[Extracted page text data]
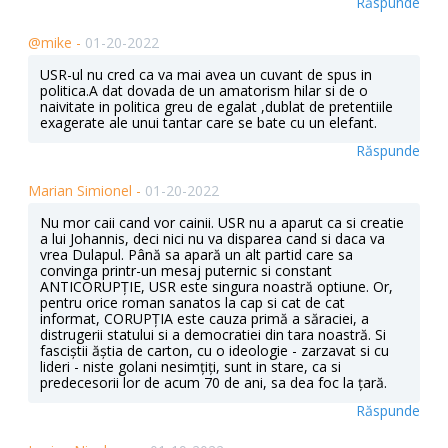
Răspunde
@mike -
01-20-2022
USR-ul nu cred ca va mai avea un cuvant de spus in
politica.A dat dovada de un amatorism hilar si de o
naivitate in politica greu de egalat ,dublat de pretentiile
exagerate ale unui tantar care se bate cu un elefant.
Răspunde
Marian Simionel -
01-20-2022
Nu mor caii cand vor cainii. USR nu a aparut ca si creatie
a lui Johannis, deci nici nu va disparea cand si daca va
vrea Dulapul. Până sa apară un alt partid care sa
convinga printr-un mesaj puternic si constant
ANTICORUPȚIE, USR este singura noastră optiune. Or,
pentru orice roman sanatos la cap si cat de cat
informat, CORUPȚIA este cauza primă a săraciei, a
distrugerii statului si a democratiei din tara noastră. Si
fasciștii ăștia de carton, cu o ideologie - zarzavat si cu
lideri - niste golani nesimțiți, sunt in stare, ca si
predecesorii lor de acum 70 de ani, sa dea foc la țară.
Răspunde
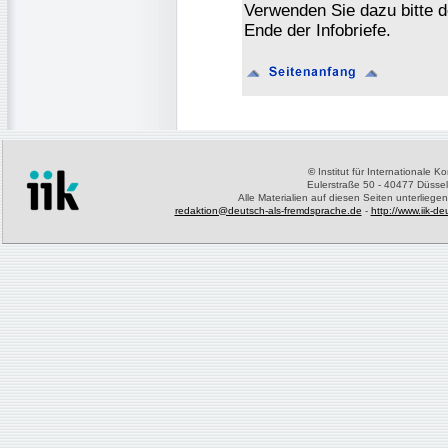
Verwenden Sie dazu bitte 
Ende der Infobriefe.
©
Institut für Internationale 
Eulerstraße 50 - 40477 Düssel
Alle Materialien auf diesen Seiten unterliege
redaktion@deutsch-als-fremdsprache.de
-
http://www.iik-d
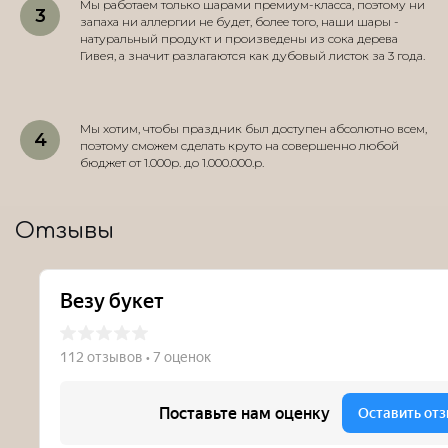
Мы работаем только шарами премиум-класса, поэтому ни
запаха ни аллергии не будет, более того, наши шары -
натуральный продукт и произведены из сока дерева
Гивея, а значит разлагаются как дубовый листок за 3 года.
Мы хотим, чтобы праздник был доступен абсолютно всем,
поэтому сможем сделать круто на совершенно любой
бюджет от 1.000р. до 1.000.000.р.
Отзывы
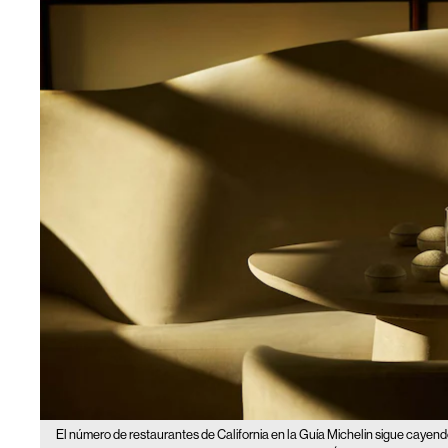
El número de restaurantes de California en la Guía Michelin sigue cayen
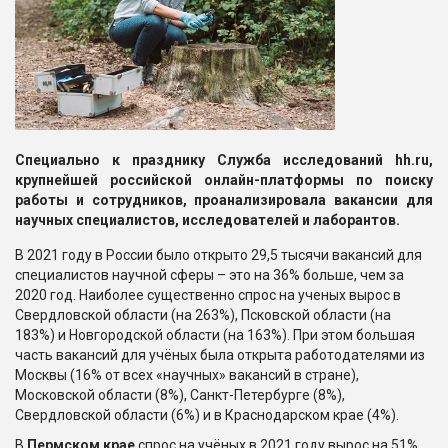
Специально к празднику Служба исследований hh.ru,
крупнейшей российской онлайн-платформы по поиску
работы и сотрудников, проанализировала вакансии для
научных специалистов, исследователей и лаборантов.
В 2021 году в России было открыто 29,5 тысячи вакансий для
специалистов научной сферы – это на 36% больше, чем за
2020 год. Наиболее существенно спрос на ученых вырос в
Свердловской области (на 263%), Псковской области (на
183%) и Новгородской области (на 163%). При этом большая
часть вакансий для учёных была открыта работодателями из
Москвы (16% от всех «научных» вакансий в стране),
Московской области (8%), Санкт-Петербурге (8%),
Свердловской области (6%) и в Краснодарском крае (4%).
В
Пермском крае
спрос на учёных в 2021 году вырос на 51%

→ What you have to do: Nothing but the lines from the one that contains "Мы хотим, чтобы" through the last line of the records belongs in the answer, reproduced exactly, with no pictures.

→ Task solution:
Мы хотим, чтобы праздник был доступен абсолютно всем,
поэтому сможем сделать круто на совершенно любой
бюджет от 1.000р. до 1.000.000.р.
Отзывы
El número de restaurantes de California en la Guía Michelin sigue cayen
Специально к празднику Служба исследований hh.ru,
крупнейшей российской онлайн-платформы по поиску
работы и сотрудников, проанализировала вакансии для
научных специалистов, исследователей и лаборантов.
В 2021 году в России было открыто 29,5 тысячи вакансий для
специалистов научной сферы – это на 36% больше, чем за
2020 год. Наиболее существенно спрос на ученых вырос в
Свердловской области (на 263%), Псковской области (на
183%) и Новгородской области (на 163%). При этом большая
часть вакансий для учёных была открыта работодателями из
Москвы (16% от всех «научных» вакансий в стране),
Московской области (8%), Санкт-Петербурге (8%),
Свердловской области (6%) и в Краснодарском крае (4%).
В
Пермском крае
спрос на учёных в 2021 году вырос на 51%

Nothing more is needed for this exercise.